---------- PAGE EXCERPT

It seems this might be an unpopular opinion around here, but I think
it's a great idea to include all of the above. It teaches that while
these things may be optional, the option is to remove them from your
process, not to add them. It's important that these ideas are
introduced early so that when one tries to continue research on their
own, they at least have some idea of what the hell people are talking
about. More importantly, I think it's a big deal to understand how all
these things fit together.
I would otherwise recommend some sort of agnosticism towards your
outside tools. Show git, but mention and offer links to bzr, hg, svn.
Show phpunit but mention and offer links to simpletest. PHP and MySQL
are tied at the hip because every blog title and book had the two welded
together for years, which in many cases makes one think that other
databases (or languages) would be incorrect without the other.
I agree with most responses here that it's the code is top priority and
should remain the focal point. But including these other subjects will
help the reader get a broader view of what programming is all about.
On 01/23/2012 01:17 PM, Gary Mort wrote:
One thing that has annoyed me more and more over time is the way books
and classes go about teaching /how/ to program in a language.
They all start off with "Hello World" and then progress slowly form
there to more and more complicated things. I've noticed that even
Ruby books, the poster child for unit testing, proceed in this manner.
In short, they wait until /after/ someone has developed bad habits and
then introduce version control and unit testing as an afterthought.
It seems to me that the /correct/ way to teach programming is to start
with a little version control, then do a little unit testing, and then
proceed to the coding. Especially useful is to structure the course
so that the users experience just /why/ version control and unit tests
are a good thing.

--------------------
---------- RECORDS SHOWN

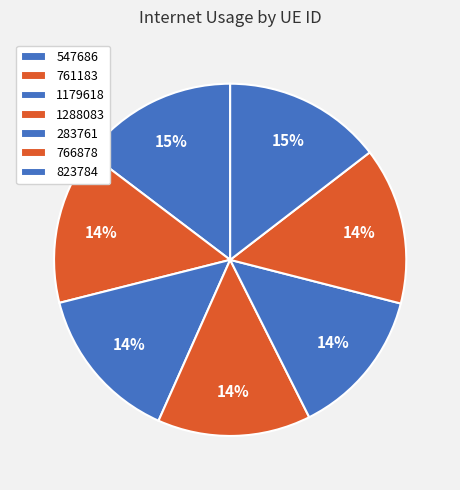

Rank the categories by value from highest to lowest.

547686, 823784, 766878, 1179618, 761183, 1288083, 283761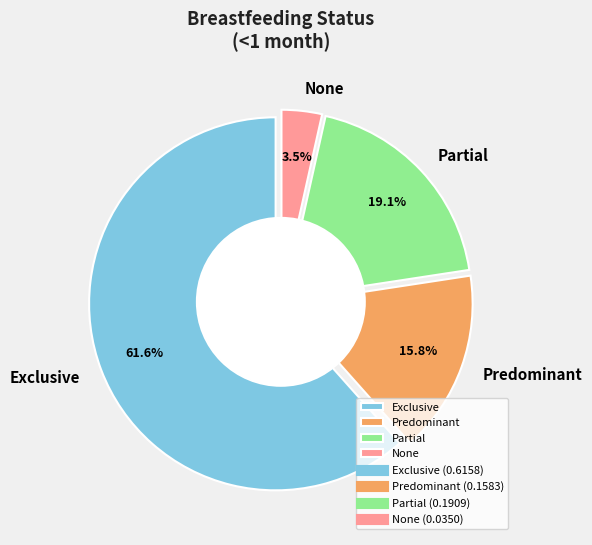

Rank the categories by value from lowest to highest.

None, Predominant, Partial, Exclusive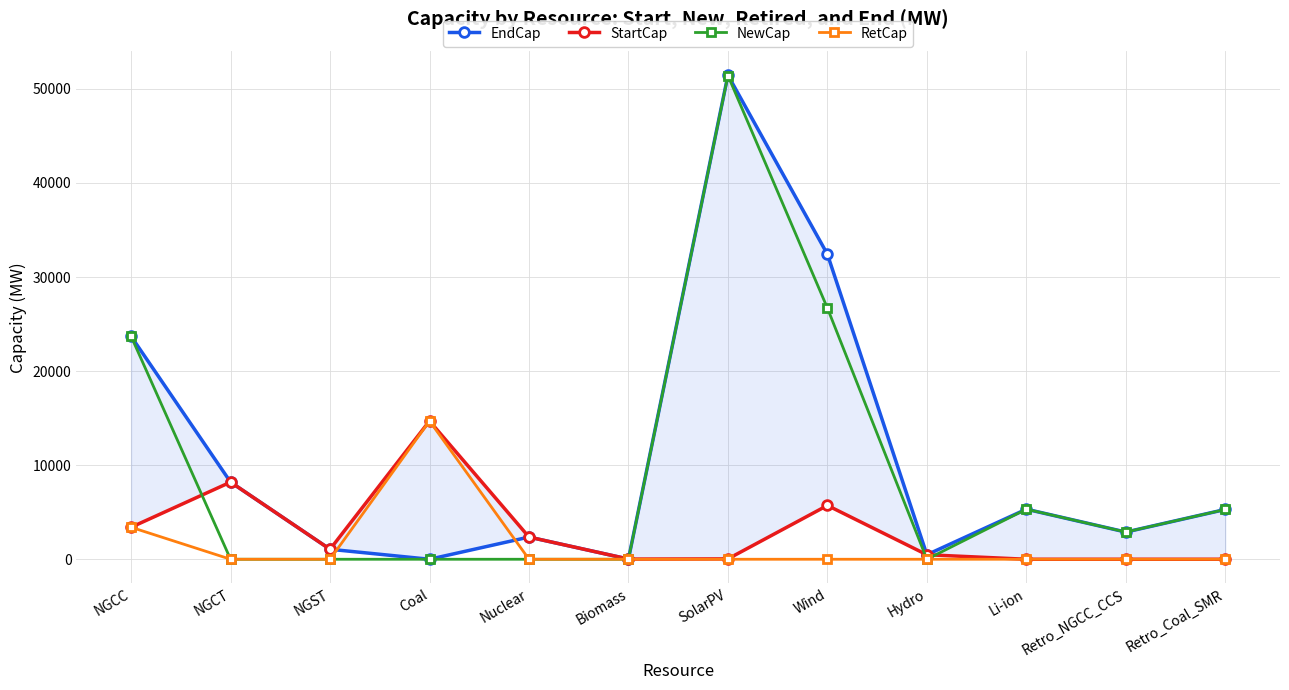

True or false: RetCap has a value of -9396.7 at SolarPV.

False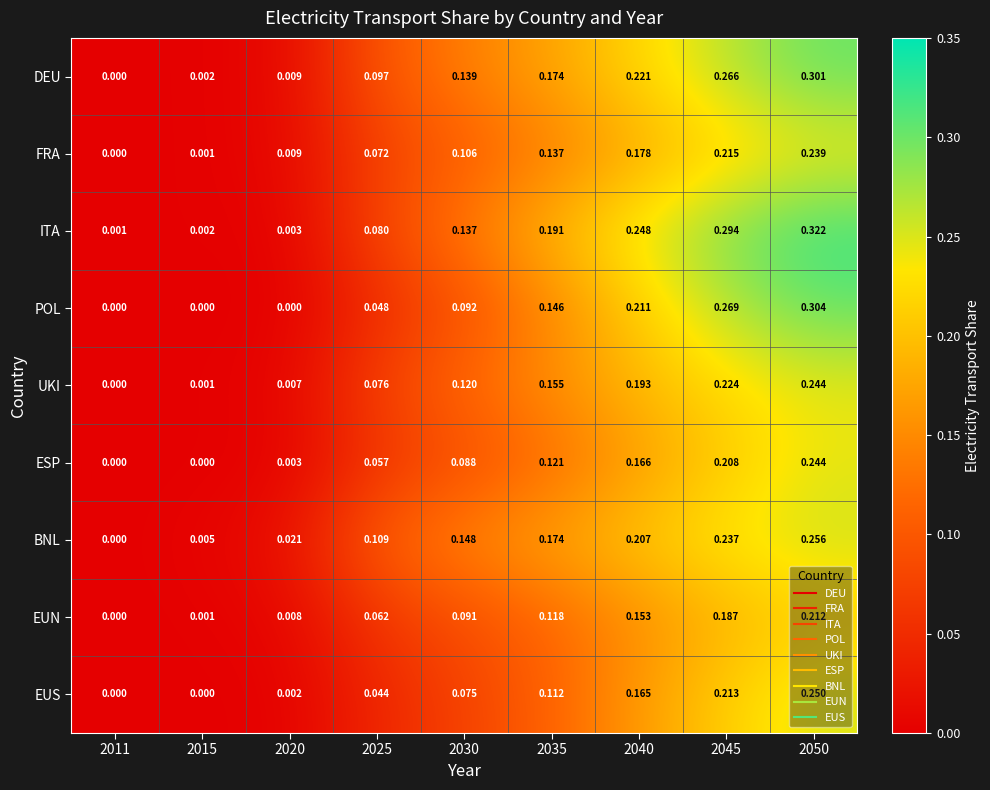

Is the value of UKI at 2025 greater than the value of BNL at 2045?

No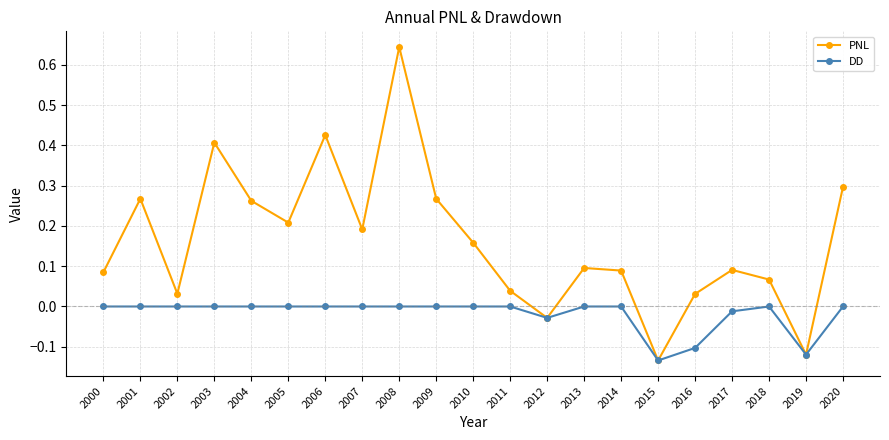

How many data points in PNL are less than 0?

3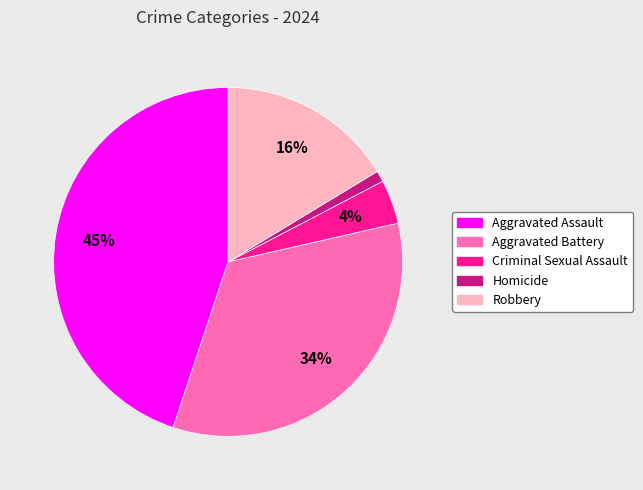

Do Aggravated Battery and Homicide together represent more than half of the pie?

No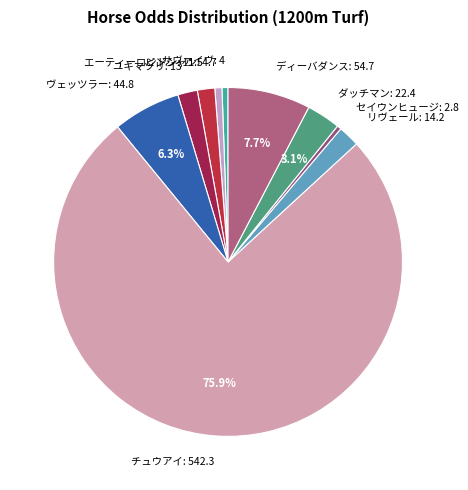

Do ヴェッツラー: 44.8 and エーティーロンドン: 11.5 together represent more than half of the pie?

No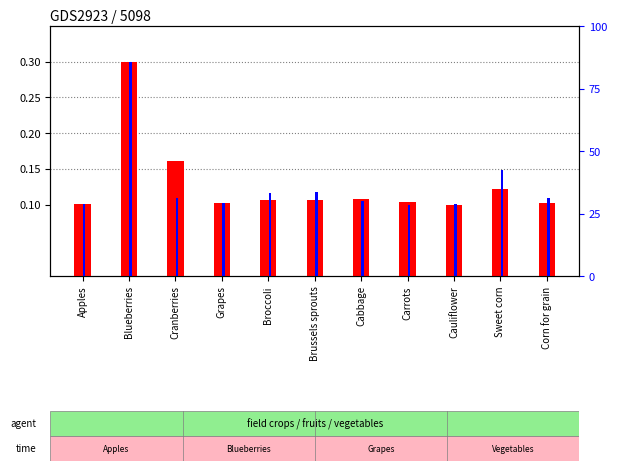

What is the label of the 1st bar from the left?

Apples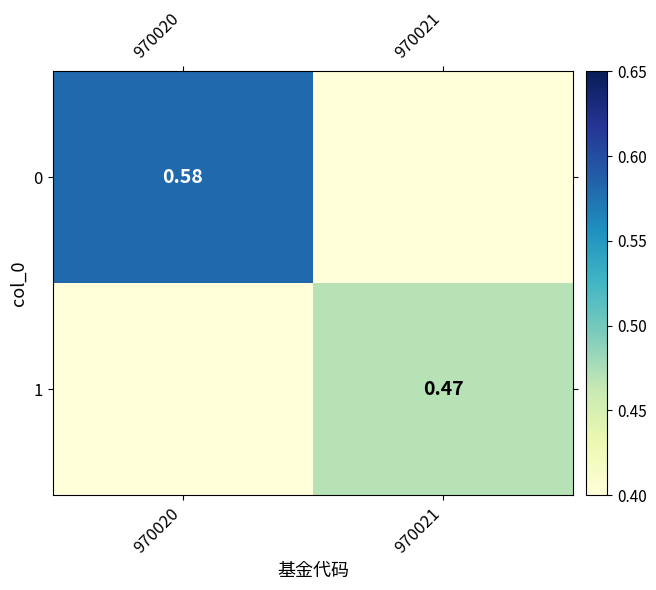

What is the spread (max minus min) of values at 970020?

0.6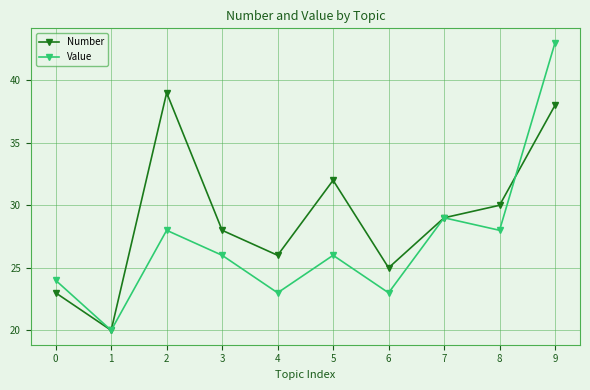

Where is the first local maximum for Value?

2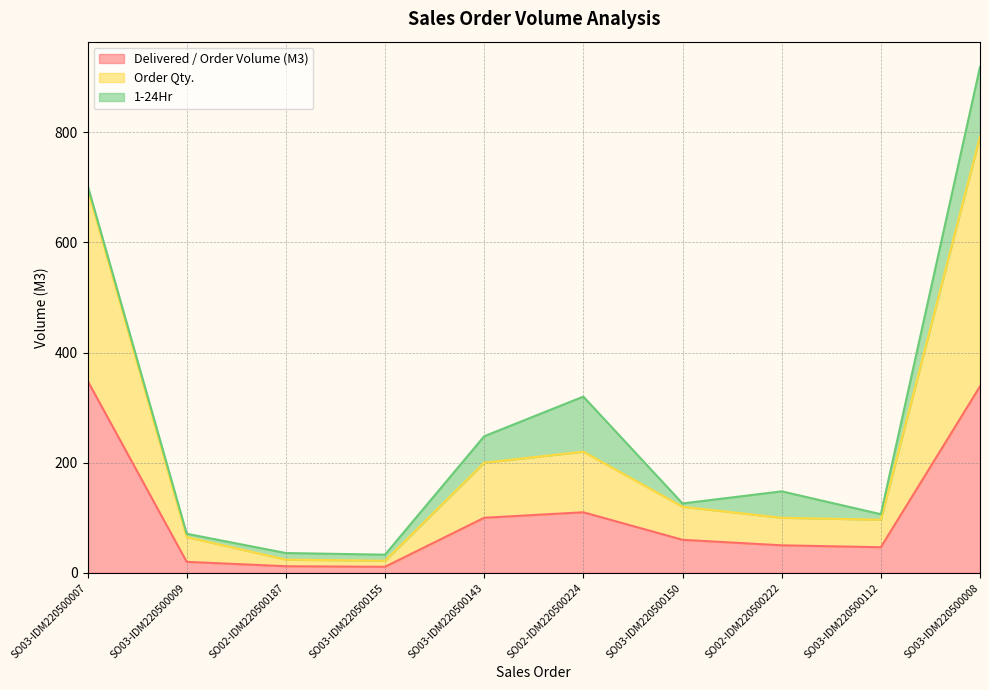

Does the chart display data point markers on the line(s)?

No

--------------------

## STUDY QUESTIONS:
(a) Name every version control tool mentioned in the post on teaching programming.
(b) Return the passage of the post on teaching programming from "I would otherwise" up to and including "without the other.", copied word for word.

## RESPONSES FOR EACH TASK:
(a) git, bzr, hg, svn

(b)
I would otherwise recommend some sort of agnosticism towards your
outside tools. Show git, but mention and offer links to bzr, hg, svn.
Show phpunit but mention and offer links to simpletest. PHP and MySQL
are tied at the hip because every blog title and book had the two welded
together for years, which in many cases makes one think that other
databases (or languages) would be incorrect without the other.